Kurnool Bus Fire Exposes Safety Gaps
“These doors are lightweight but useless once flames reach them”: Dr R.S. Nair - A transport safety researcher and professor at a university in the city
HYDERABAD: The Kurnool sleeper bus tragedy, which killed more than 20 passengers earlier this week, has brought new focus to how poorly India’s intercity coaches are equipped for emergencies — from doors that jam in heat to the missing hammers meant to shatter escape windows.
Officials said the Hyderabad–Bengaluru coach’s main door jammed after the collision and fire. Deputy inspector general Koya Praveen told reporters that the latch “could not be released from inside once the heat rose,” suggesting that the doorframe had warped.
Investigators and fire experts say most contract carriage buses use thin aluminium or mild-steel doors, held by PVC-coated seals that melt at around 150 °C, leaving the latch mechanism locked. “These doors are lightweight but useless once flames reach them,” said Dr R.S. Nair, a transport safety researcher and professor at a university in the city. “They need reinforced composite frames and heat-resistant silicone seals to hold shape long enough for passengers to escape.”

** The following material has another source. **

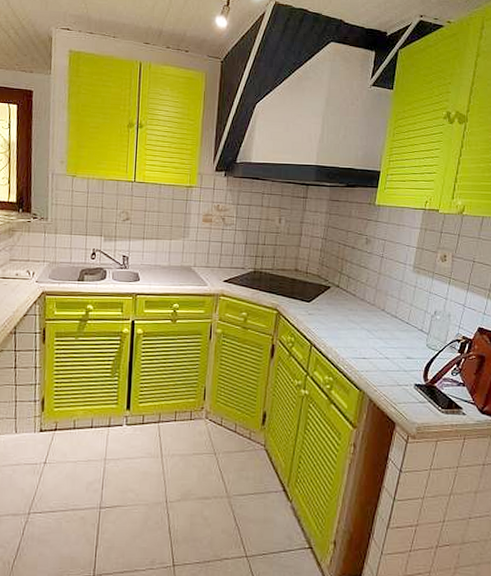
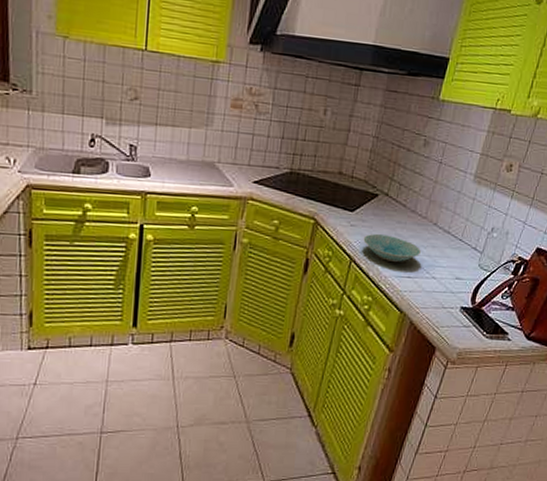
bowl: none [320,321,372,345] -> present [363,234,421,262]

By contrast, luxury film caravans and vanity vans use marine-grade aluminium alloy panels, fibre-glass reinforced plastic (FRP) and ceramic wool insulation that withstand temperatures up to 800 °C. “Caravans have automatic pneumatic doors with dual-latch release and internal override levers,” said Raghavendra Reddy, a vehicle fabricator who has worked on several high-end units. “They also come with two extinguishers and a mandatory safety walkthrough before every trip.”
Fire-safety auditors say such briefings are almost unheard of on public buses. “Passengers are never told where the exits or hammers are,” said Sandeep Reddy, who services long-distance coaches in Medchal. “In many buses, the hammer is tied down with a plastic strap, and the extinguisher is either expired or missing.”
The Automotive Industry Standard (AIS-052) and IS 15061 together require every passenger vehicle to have two functional exits, emergency glass-breaking tools, and flame-tested interiors. Yet, field checks after the Kurnool incident found that many buses did not display safety instructions or provide working extinguishers.
Transport engineers say simple retrofits could prevent future disasters: dual-release FRP doors, clearly marked window hammers, audible alarms and two-minute safety briefings before departure. “If an airline can explain exits in thirty seconds, a bus can too,” said Nair. “The difference is that one industry treats safety as procedure, the other as paperwork.”
Officials say the transport department should now draft a circular to make pre-ride safety briefings, functional hammers, and valid extinguishers mandatory in all intercity services. For many commuters who board these night buses each day, that could finally mean a chance to escape, not just a ride that ends in smoke.